╭─ DATA EXTRACT
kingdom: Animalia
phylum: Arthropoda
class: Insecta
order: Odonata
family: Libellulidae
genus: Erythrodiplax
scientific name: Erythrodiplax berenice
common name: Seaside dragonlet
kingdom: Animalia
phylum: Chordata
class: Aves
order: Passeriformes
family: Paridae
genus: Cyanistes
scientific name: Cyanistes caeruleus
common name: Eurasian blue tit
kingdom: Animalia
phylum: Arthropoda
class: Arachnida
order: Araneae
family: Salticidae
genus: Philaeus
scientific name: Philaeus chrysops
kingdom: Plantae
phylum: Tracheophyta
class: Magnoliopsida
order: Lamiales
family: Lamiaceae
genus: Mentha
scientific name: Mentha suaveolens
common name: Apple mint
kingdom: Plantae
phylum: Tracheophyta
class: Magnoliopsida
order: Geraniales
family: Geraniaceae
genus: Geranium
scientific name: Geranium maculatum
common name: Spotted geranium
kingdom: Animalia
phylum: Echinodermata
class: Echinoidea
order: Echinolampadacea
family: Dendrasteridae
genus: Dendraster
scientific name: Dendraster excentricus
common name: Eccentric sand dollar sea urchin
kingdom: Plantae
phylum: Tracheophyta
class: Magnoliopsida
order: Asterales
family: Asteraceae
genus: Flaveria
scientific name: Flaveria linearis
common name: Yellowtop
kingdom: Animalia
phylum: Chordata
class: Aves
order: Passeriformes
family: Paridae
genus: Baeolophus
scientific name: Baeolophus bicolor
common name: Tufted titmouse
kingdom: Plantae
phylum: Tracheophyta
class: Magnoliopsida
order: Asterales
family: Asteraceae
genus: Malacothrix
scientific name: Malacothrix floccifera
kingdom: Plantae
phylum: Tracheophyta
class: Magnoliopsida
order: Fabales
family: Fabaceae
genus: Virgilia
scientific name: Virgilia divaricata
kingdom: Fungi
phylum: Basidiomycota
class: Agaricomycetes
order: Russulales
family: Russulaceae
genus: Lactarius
╰─
### WHAT YOU WILL DO
Render the lines of all the rows above as one numbered list, omitting any blank lines.

### COMPLETE RESPONSE
1. kingdom: Animalia
2. phylum: Arthropoda
3. class: Insecta
4. order: Odonata
5. family: Libellulidae
6. genus: Erythrodiplax
7. scientific name: Erythrodiplax berenice
8. common name: Seaside dragonlet
9. kingdom: Animalia
10. phylum: Chordata
11. class: Aves
12. order: Passeriformes
13. family: Paridae
14. genus: Cyanistes
15. scientific name: Cyanistes caeruleus
16. common name: Eurasian blue tit
17. kingdom: Animalia
18. phylum: Arthropoda
19. class: Arachnida
20. order: Araneae
21. family: Salticidae
22. genus: Philaeus
23. scientific name: Philaeus chrysops
24. kingdom: Plantae
25. phylum: Tracheophyta
26. class: Magnoliopsida
27. order: Lamiales
28. family: Lamiaceae
29. genus: Mentha
30. scientific name: Mentha suaveolens
31. common name: Apple mint
32. kingdom: Plantae
33. phylum: Tracheophyta
34. class: Magnoliopsida
35. order: Geraniales
36. family: Geraniaceae
37. genus: Geranium
38. scientific name: Geranium maculatum
39. common name: Spotted geranium
40. kingdom: Animalia
41. phylum: Echinodermata
42. class: Echinoidea
43. order: Echinolampadacea
44. family: Dendrasteridae
45. genus: Dendraster
46. scientific name: Dendraster excentricus
47. common name: Eccentric sand dollar sea urchin
48. kingdom: Plantae
49. phylum: Tracheophyta
50. class: Magnoliopsida
51. order: Asterales
52. family: Asteraceae
53. genus: Flaveria
54. scientific name: Flaveria linearis
55. common name: Yellowtop
56. kingdom: Animalia
57. phylum: Chordata
58. class: Aves
59. order: Passeriformes
60. family: Paridae
61. genus: Baeolophus
62. scientific name: Baeolophus bicolor
63. common name: Tufted titmouse
64. kingdom: Plantae
65. phylum: Tracheophyta
66. class: Magnoliopsida
67. order: Asterales
68. family: Asteraceae
69. genus: Malacothrix
70. scientific name: Malacothrix floccifera
71. kingdom: Plantae
72. phylum: Tracheophyta
73. class: Magnoliopsida
74. order: Fabales
75. family: Fabaceae
76. genus: Virgilia
77. scientific name: Virgilia divaricata
78. kingdom: Fungi
79. phylum: Basidiomycota
80. class: Agaricomycetes
81. order: Russulales
82. family: Russulaceae
83. genus: Lactarius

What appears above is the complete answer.